Mashed at 158 for 90 minutes, then...
Ran off 4 gallons in first runnings
Sparged with five gallons of water at 170, waited 20 minutes, then...
Ran off 5 gallons in second runnings.

Used a couple of packs of S-05 rehydrated.
split first and second runnings.
First runnings were 1.080 out of the mash tun. boiled 90 minutes. Yielded 3 gallons at 1.110.
Second runnings were 1.038 out of mash tun. boiled 60 minutes. Yielded 3.5 gallons at 1.050.
(Note that the split is about what is expected by Mosher in the Brewing Techniques article referenced above)
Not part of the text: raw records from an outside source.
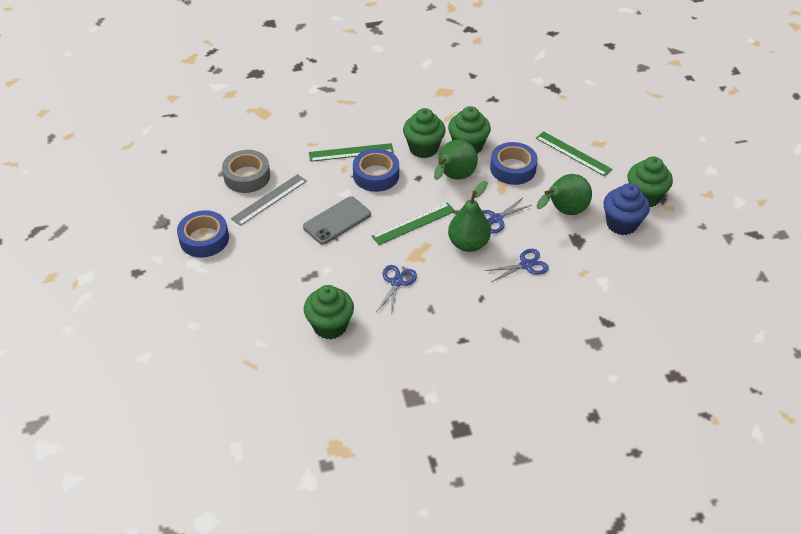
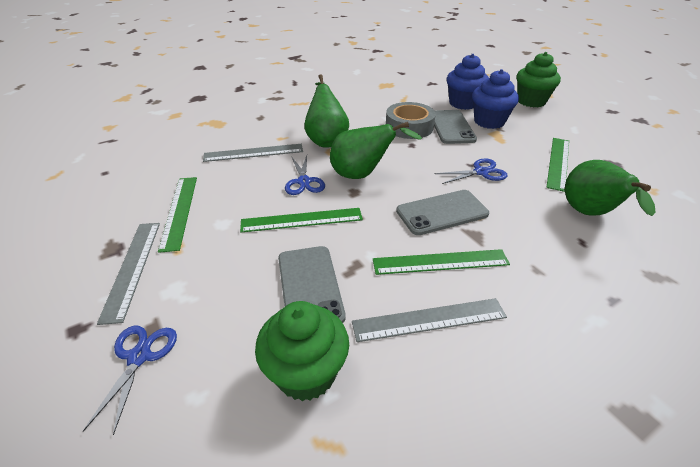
blue cupcake: [604,183,650,235] = 1 -> [447,54,489,110] [472,69,519,129] = 2
blue tape: [177,210,229,258] [353,149,399,192] [490,142,538,185] = 3 -> none = 0
green cupcake: [304,285,354,339] [403,108,446,158] [448,106,491,154] [628,156,673,207] = 4 -> [255,301,349,401] [517,52,561,107] = 2
green ruler: [309,143,394,162] [372,202,455,245] [536,131,612,176] = 3 -> [158,177,197,253] [240,208,363,233] [373,249,510,275] [546,138,569,192] = 4
grey phone: [303,196,371,245] = 1 -> [278,246,346,323] [396,190,489,235] [434,110,477,144] = 3
grey ruler: [231,174,307,226] = 1 -> [97,223,160,325] [203,144,303,162] [352,298,507,342] = 3

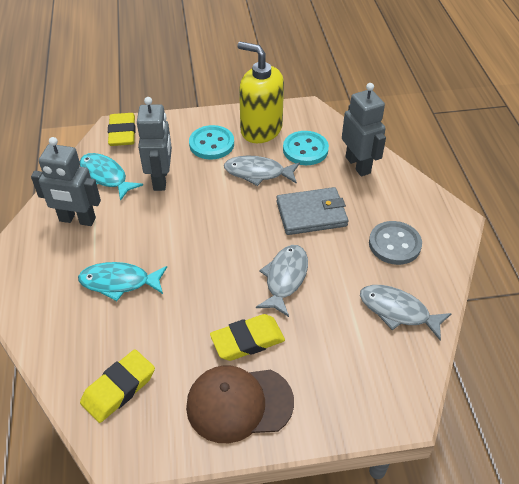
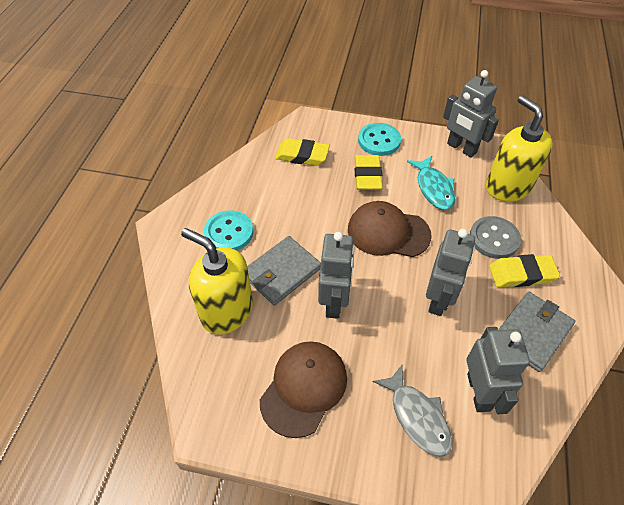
brown cap: [186,365,294,443] = 1 -> [260,341,347,438] [348,201,432,257] = 2
grey fish: [224,156,300,186] [256,245,308,317] [360,285,452,341] = 3 -> [373,365,452,457] = 1
grey robot: [31,137,101,226] [137,97,172,191] [342,83,386,176] = 3 -> [318,232,355,319] [426,229,475,316] [443,70,499,158] [466,327,530,414] = 4
grey wallet: [276,187,348,235] = 1 -> [247,236,321,305] [498,292,575,372] = 2
turquoise fish: [78,262,167,301] [80,153,143,201] = 2 -> [407,156,455,210] = 1
yellow soap dispenser: [237,42,284,143] = 1 -> [181,228,253,335] [486,96,553,202] = 2

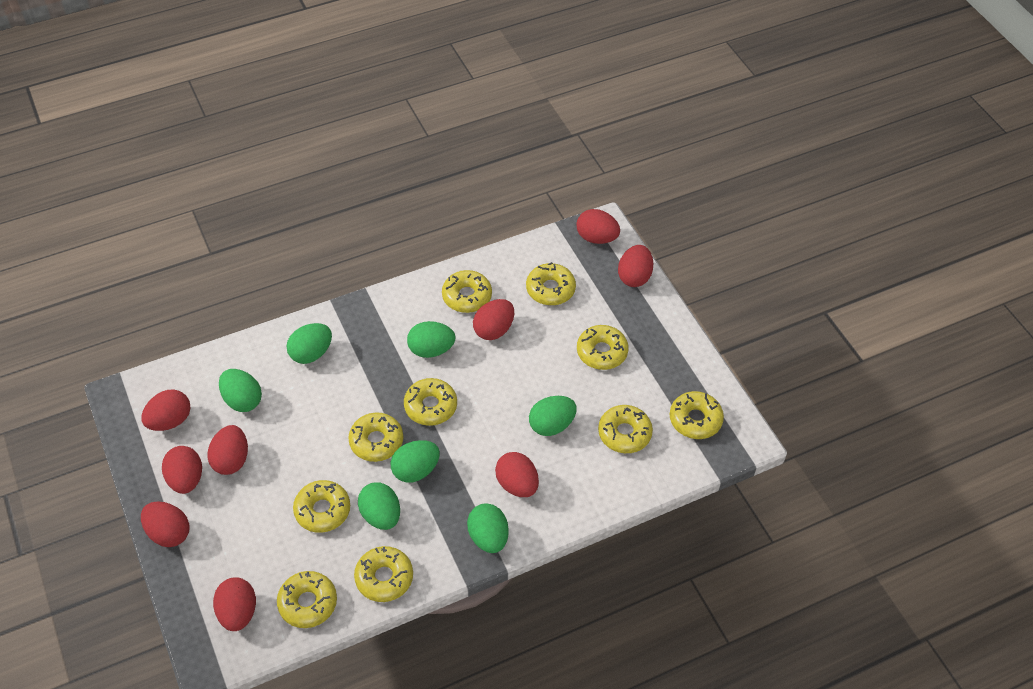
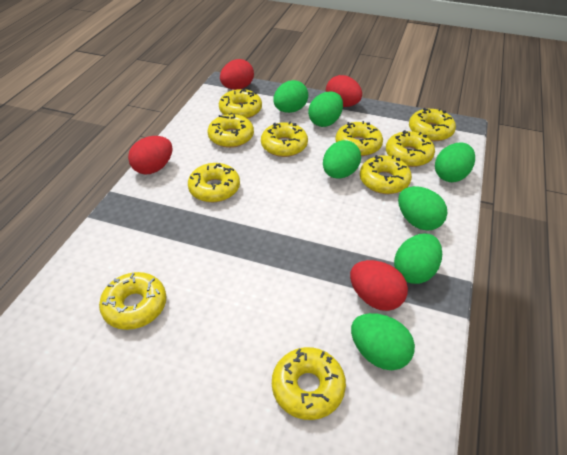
red egg: [141,390,191,431] [141,502,189,547] [162,446,202,494] [208,425,248,475] [213,577,256,631] [473,299,514,340] [495,452,539,497] [577,209,620,244] [618,245,653,287] = 9 -> [128,136,172,175] [220,59,254,90] [326,75,362,107] [350,260,408,311] = 4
Results generated by BeerTools Pro 1.5.3

What I ended up with was a very strong and very hoppy Imperial IPA (only about a case of 12 oz bottles, though, after sampling, and a case and a half of a decent IPA. The extended boil of the Imperial IPA lessened the take considerably:-(

The Imperial is about 11% ABV and intense in bitterness and hop aroma, while well-balanced by malt sweetness. Reminds me of a Bells Hopslam (Larry Bell and crew rocks!). I am really happy with the aroma produced by the dry-hopping of three different hop pellets. It is sooo wonderful! Hop heaven!


camojack said...

Sounds like a lot of work...although I realize it's something of a "labor of love".

Beerme said...

Oh, yes. It's a whole lot of work. If I got results like this every time, I wouldn't care at all, though!

Hawkeye® said...

I have NO idea what you're talking about. I buy my beer at the store. But I'll pass this on to my brother (the home brewer in our family) and see what he says.

BTW, my brother is hoping to launch his own beer company (with various partners of course). He's the recipe guy. The others are the financial guys. Can't give you any more info than that at the moment. Will keep you informed.

(:D) Best regards...

Beerme said...

Oh my! The big first runnings beer I got was very impressive. I received many accolades.

I would be very interested in hearing about your brother's venture. Please keep me informed!